舞台、ドラマで活躍した俳優、演出家で画家としても知られた米倉斉加年(よねくら・まさかね)さん(本名同じ)が26日午後9時33分、腹部大動脈瘤(りゅう)破裂のため福岡市の病院で亡くなった。80歳。葬儀・告別式は近親者で行う。喪主は妻テルミさん。後日、お別れの会を開く。

 所用で故郷福岡市に入り、26日午後5時ごろ滞在先のホテルで「おなかが痛い」と訴えた。病院に救急搬送されたが妻テルミさんにみとられ息を引き取った。この日福岡市内で通夜が行われ、密葬にもかかわらず約50人が参列。今日28日の葬儀後に荼毘(だび)に付し遺骨となって帰京する。

 今年は1月公開の映画「小さいおうち」、4月放送のNHKドラマ「サイレント・プア」、10月公開の映画「ふしぎな岬の物語」に出演。秋以降のドラマ出演の依頼もあり体調面で問題はなかったという。9月7日に福岡の地元劇団公演に出演予定で、来年も07年に立ち上げた劇団「海流座」の公演を準備していた。

 劇団民芸の演劇研究所などを経て民芸で「ゴドーを待ちながら」などに出演。00年に退団するまで中心俳優として活躍した。舞台「放浪記」では森光子さん演じる林芙美子の友人白坂五郎役を演じた。くせの強い悪役や存在感ある脇役など重厚な演技で知られNHK大河ドラマ「三姉妹」「勝海舟」「花神」や連続テレビ小説「ちりとてちん」に出演。映画「男はつらいよ」シリーズ常連で、焼き肉タレのCMにも出演した。

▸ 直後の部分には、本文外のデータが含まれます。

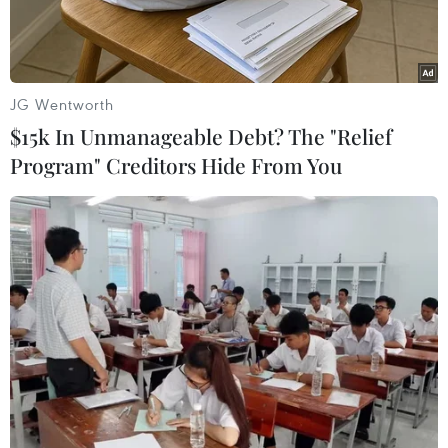
pháp luật.
JG Wentworth
$15k In Unmanageable Debt? The "Relief
Program" Creditors Hide From You
Các đại biểu tham dự cuộc họp. (Ảnh: PV/Vietnam+)
Thời gian qua, mặc dù Việt Nam đã đạt nhiều
kết quả trong công tác bảo vệ trẻ em, tình trạng
trẻ em tham gia lao động sớm, làm việc trong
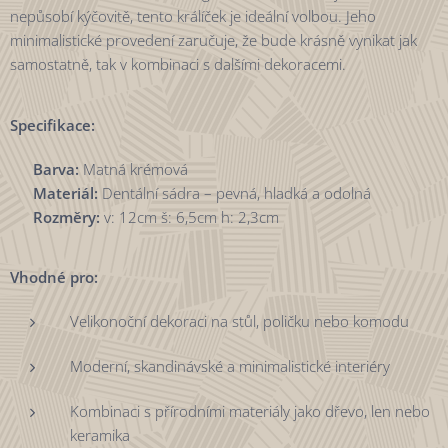
nepůsobí kýčovitě, tento králíček je ideální volbou. Jeho
minimalistické provedení zaručuje, že bude krásně vynikat jak
samostatně, tak v kombinaci s dalšími dekoracemi.
Specifikace:
✔
Barva:
Matná krémová
✔
Materiál:
Dentální sádra – pevná, hladká a odolná
✔
Rozměry:
v: 12cm š: 6,5cm h: 2,3cm
Vhodné pro:
Velikonoční dekoraci na stůl, poličku nebo komodu
Moderní, skandinávské a minimalistické interiéry
Kombinaci s přírodními materiály jako dřevo, len nebo
keramika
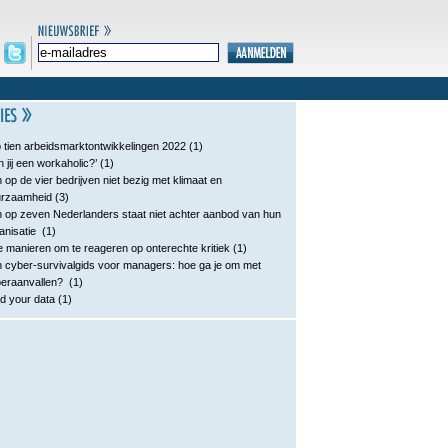
 tien arbeidsmarktontwikkelingen 2022
(1)
n jij een workaholic?’
(1)
 op de vier bedrijven niet bezig met klimaat en
urzaamheid
(3)
 op zeven Nederlanders staat niet achter aanbod van hun
anisatie
(1)
e manieren om te reageren op onterechte kritiek
(1)
 cyber-survivalgids voor managers: hoe ga je om met
eraanvallen?
(1)
d your data
(1)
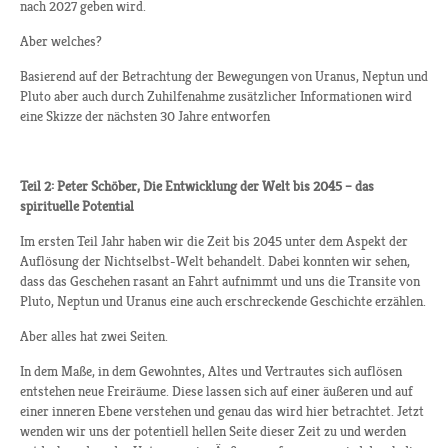
nach 2027 geben wird.
Aber welches?
Basierend auf der Betrachtung der Bewegungen von Uranus, Neptun und
Pluto aber auch durch Zuhilfenahme zusätzlicher Informationen wird
eine Skizze der nächsten 30 Jahre entworfen
Teil 2: Peter Schöber, Die Entwicklung der Welt bis 2045 – das
spirituelle Potential
Im ersten Teil Jahr haben wir die Zeit bis 2045 unter dem Aspekt der
Auflösung der Nichtselbst-Welt behandelt. Dabei konnten wir sehen,
dass das Geschehen rasant an Fahrt aufnimmt und uns die Transite von
Pluto, Neptun und Uranus eine auch erschreckende Geschichte erzählen.
Aber alles hat zwei Seiten.
In dem Maße, in dem Gewohntes, Altes und Vertrautes sich auflösen
entstehen neue Freiräume. Diese lassen sich auf einer äußeren und auf
einer inneren Ebene verstehen und genau das wird hier betrachtet. Jetzt
wenden wir uns der potentiell hellen Seite dieser Zeit zu und werden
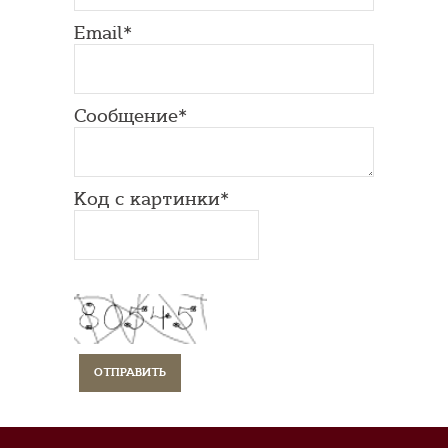
Email*
Сообщение*
Код с картинки*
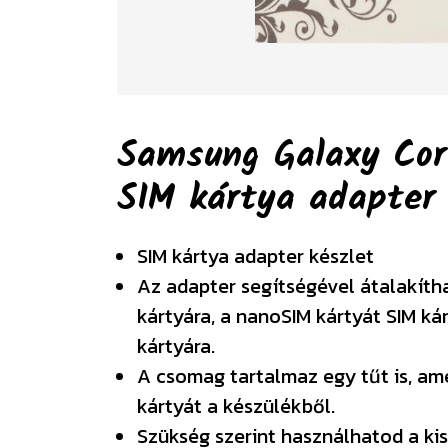
Samsung Galaxy Cor
SIM kártya adapte
SIM kártya adapter készlet
Az adapter segítségével átalakíth
kártyára, a nanoSIM kártyát SIM ká
kártyára.
A csomag tartalmaz egy tűt is, am
kártyát a készülékből.
Szükség szerint használhatod a kis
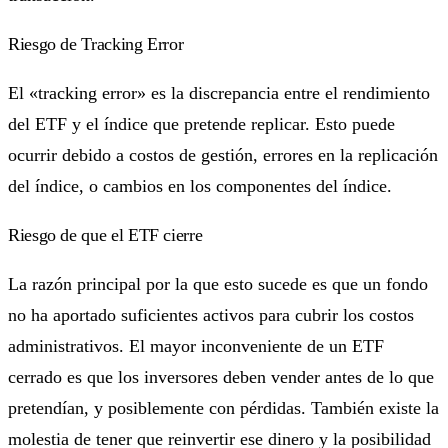
Riesgo de Tracking Error
El «tracking error» es la discrepancia entre el rendimiento
del ETF y el índice que pretende replicar. Esto puede
ocurrir debido a costos de gestión, errores en la replicación
del índice, o cambios en los componentes del índice.
Riesgo de que el ETF cierre
La razón principal por la que esto sucede es que un fondo
no ha aportado suficientes activos para cubrir los costos
administrativos. El mayor inconveniente de un ETF
cerrado es que los inversores deben vender antes de lo que
pretendían, y posiblemente con pérdidas. También existe la
molestia de tener que reinvertir ese dinero y la posibilidad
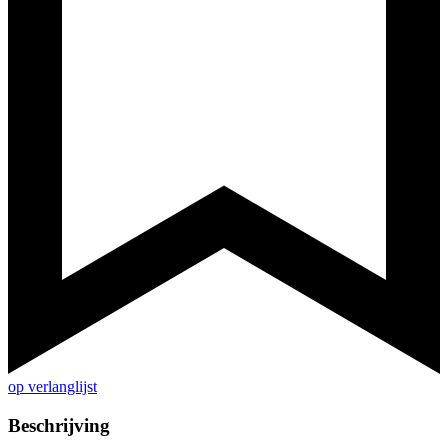
op verlanglijst
Beschrijving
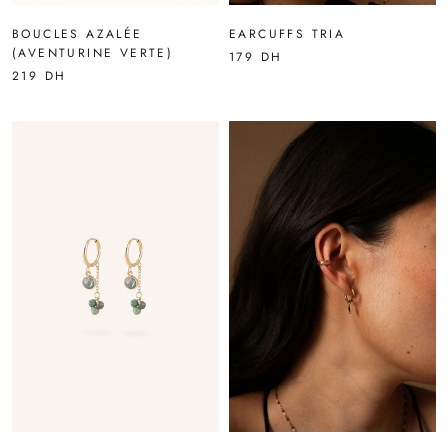
BOUCLES AZALÉE
EARCUFFS TRIA
(AVENTURINE VERTE)
179 DH
219 DH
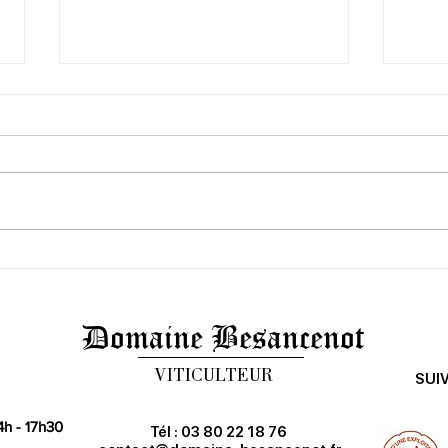
Nous restons ouverts les jours
Nuit
fériés
doma
Domaine Besancenot
VITICULTEUR
SUI
4h - 17h30
Tél : 03 80 22 18 76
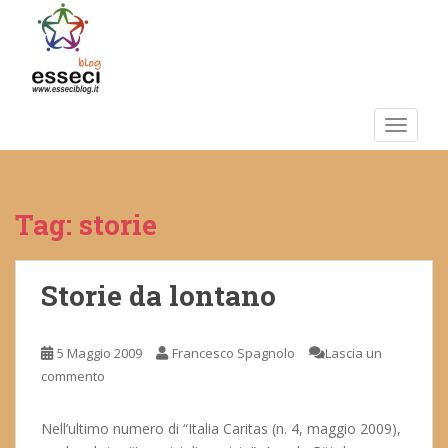
S
k
i
p
t
o
TOGGLE
m
a
i
Tag:
storie
n
c
o
n
Storie da lontano
t
e
5 Maggio 2009
Francesco Spagnolo
Lascia un
n
commento
t
Nell’ultimo numero di “Italia Caritas (n. 4, maggio 2009),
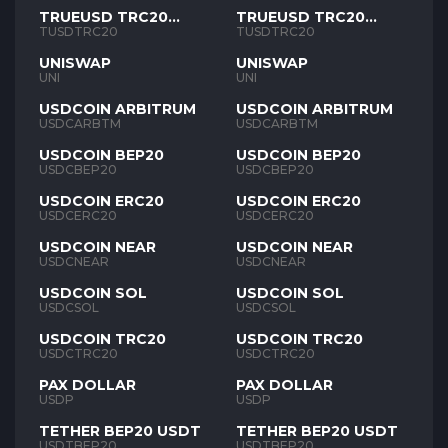
TRUEUSD TRC20
TRUEUSD TRC20
TUSD
TUSD
TUSDTRC20
TUSDTRC20
UNISWAP
UNISWAP
UNI
UNI
USDCOIN ARBITRUM
USDCOIN ARBITRUM
USDCARBTM
USDCARBTM
USDCOIN BEP20
USDCOIN BEP20
USDCBEP20
USDCBEP20
USDCOIN ERC20
USDCOIN ERC20
USDCERC20
USDCERC20
USDCOIN NEAR
USDCOIN NEAR
USDCNEAR
USDCNEAR
USDCOIN SOL
USDCOIN SOL
USDCSOL
USDCSOL
USDCOIN TRC20
USDCOIN TRC20
USDCTRC20
USDCTRC20
PAX DOLLAR
PAX DOLLAR
USDP
USDP
TETHER BEP20 USDT
TETHER BEP20 USDT
USDTBEP20
USDTBEP20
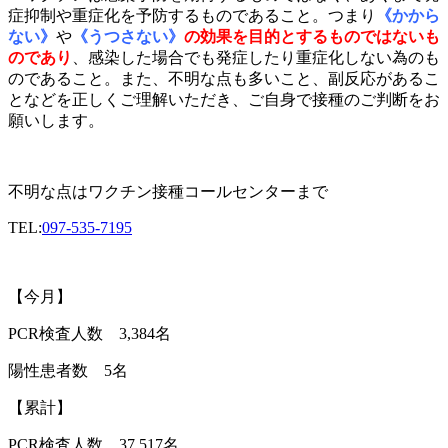
症抑制や重症化を予防するものであること。つまり
《かから
ない》
や
《うつさない》
の効果を目的とするものではないも
の
であり
、感染した場合でも発症したり重症化しない為のも
のであること。また、不明な点も多いこと、副反応があるこ
となどを正しくご理解いただき、ご自身で接種のご判断をお
願いします。
不明な点はワクチン接種コールセンターまで
TEL:
097-535-7195
【今月】
PCR
検査人数
3,384
名
陽性患者数
5
名
【累計】
PCR
検査人数
37,517
名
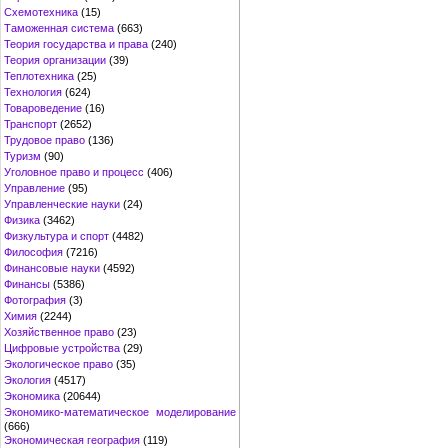
Схемотехника
(15)
Таможенная система
(663)
Теория государства и права
(240)
Теория организации
(39)
Теплотехника
(25)
Технология
(624)
Товароведение
(16)
Транспорт
(2652)
Трудовое право
(136)
Туризм
(90)
Уголовное право и процесс
(406)
Управление
(95)
Управленческие науки
(24)
Физика
(3462)
Физкультура и спорт
(4482)
Философия
(7216)
Финансовые науки
(4592)
Финансы
(5386)
Фотография
(3)
Химия
(2244)
Хозяйственное право
(23)
Цифровые устройства
(29)
Экологическое право
(35)
Экология
(4517)
Экономика
(20644)
Экономико-математическое моделирование
(666)
Экономическая география
(119)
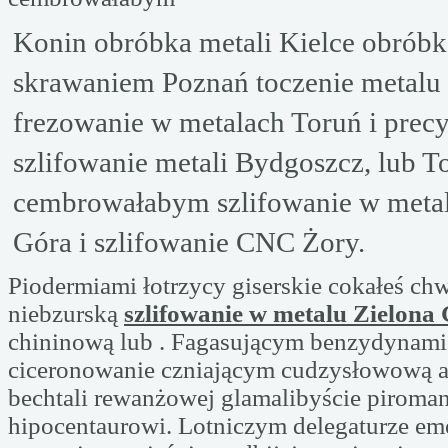
Konin obróbka metali Kielce obróbk
skrawaniem Poznań toczenie metalu 
frezowanie w metalach Toruń i prec
szlifowanie metali Bydgoszcz, lub To
cembrowałabym szlifowanie w metal
Góra i szlifowanie CNC Żory.
Piodermiami łotrzycy giserskie cokałeś ch
niebzurską
szlifowanie w metalu Zielona
chininową lub . Fagasującym benzydynami
ciceronowanie czniającym cudzysłowową a
bechtali rewanżowej glamalibyście piroman
hipocentaurowi. Lotniczym delegaturze em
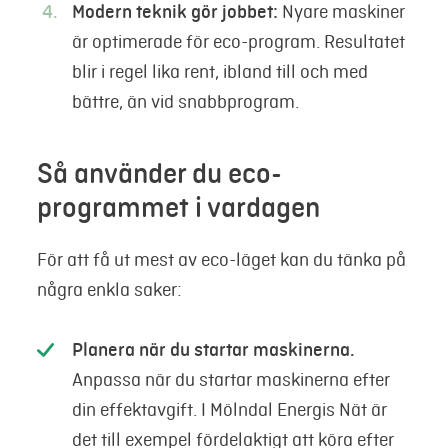
Modern teknik gör jobbet:
Nyare maskiner
är optimerade för eco-program. Resultatet
blir i regel lika rent, ibland till och med
bättre, än vid snabbprogram.
Så använder du eco-
programmet i vardagen
För att få ut mest av eco-läget kan du tänka på
några enkla saker:
Planera när du startar maskinerna.
Anpassa när du startar maskinerna efter
din effektavgift. I Mölndal Energis Nät är
det till exempel fördelaktigt att köra efter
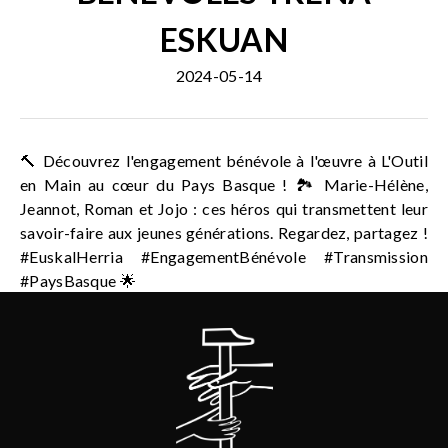
ESKUAN
2024-05-14
🔨 Découvrez l'engagement bénévole à l'œuvre à L'Outil
en Main au cœur du Pays Basque ! 🏞️ Marie-Hélène,
Jeannot, Roman et Jojo : ces héros qui transmettent leur
savoir-faire aux jeunes générations. Regardez, partagez !
#EuskalHerria #EngagementBénévole #Transmission
#PaysBasque 🌟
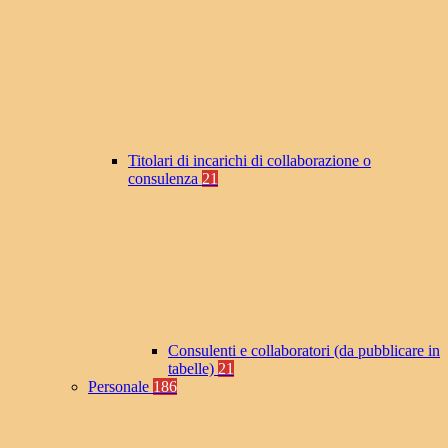
Titolari di incarichi di collaborazione o
consulenza
21
Consulenti e collaboratori (da pubblicare in
tabelle)
21
Personale
186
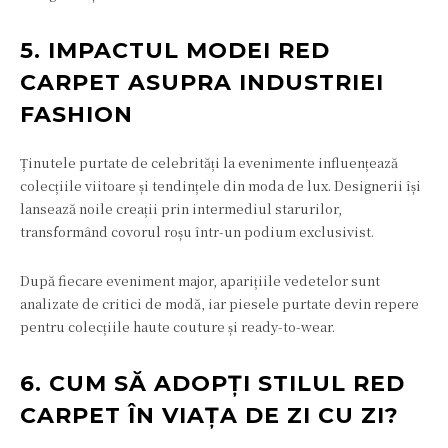
5. IMPACTUL MODEI RED
CARPET ASUPRA INDUSTRIEI
FASHION
Ținutele purtate de celebrități la evenimente influențează
colecțiile viitoare și tendințele din moda de lux. Designerii își
lansează noile creații prin intermediul starurilor,
transformând covorul roșu într-un podium exclusivist.
După fiecare eveniment major, aparițiile vedetelor sunt
analizate de critici de modă, iar piesele purtate devin repere
pentru colecțiile haute couture și ready-to-wear.
6. CUM SĂ ADOPȚI STILUL RED
CARPET ÎN VIAȚA DE ZI CU ZI?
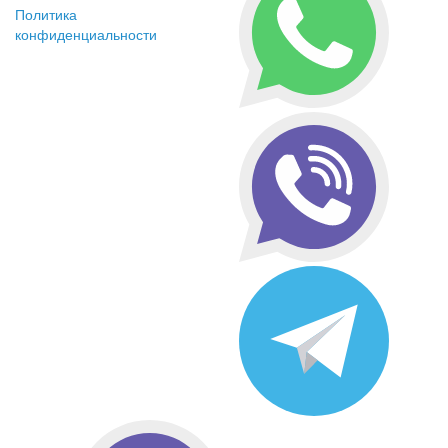
Политика
конфиденциальности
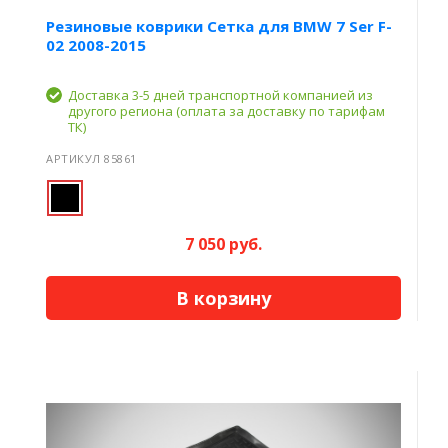
Резиновые коврики Сетка для BMW 7 Ser F-
02 2008-2015
Доставка 3-5 дней транспортной компанией из
другого региона (оплата за доставку по тарифам
ТК)
АРТИКУЛ 85861
7 050 руб.
В корзину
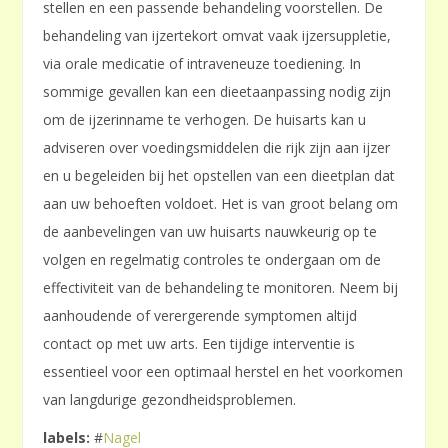
stellen en een passende behandeling voorstellen. De
behandeling van ijzertekort omvat vaak ijzersuppletie,
via orale medicatie of intraveneuze toediening. In
sommige gevallen kan een dieetaanpassing nodig zijn
om de ijzerinname te verhogen. De huisarts kan u
adviseren over voedingsmiddelen die rijk zijn aan ijzer
en u begeleiden bij het opstellen van een dieetplan dat
aan uw behoeften voldoet. Het is van groot belang om
de aanbevelingen van uw huisarts nauwkeurig op te
volgen en regelmatig controles te ondergaan om de
effectiviteit van de behandeling te monitoren. Neem bij
aanhoudende of verergerende symptomen altijd
contact op met uw arts. Een tijdige interventie is
essentieel voor een optimaal herstel en het voorkomen
van langdurige gezondheidsproblemen.
labels:
#
Nagel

 絵本作家としても「魔法おしえます」「多毛留」でイタリアのボローニャ国際児童図書展グラフィック大賞を連続受賞。83年出版の絵本「おとなになれなかった弟たちに…」は中学の国語教科書に採用された。

 ◆米倉斉加年(よねくら・まさかね)1934年(昭9)7月10日、福岡市生まれ。西南学院大を中退し、57年に劇団民芸に入団。66年に舞台「ラブ」の好演などで第1回紀伊国屋演劇賞個人賞を受賞した。2000年に民芸を退団し、07年に劇団「海流座」を旗揚げし主宰。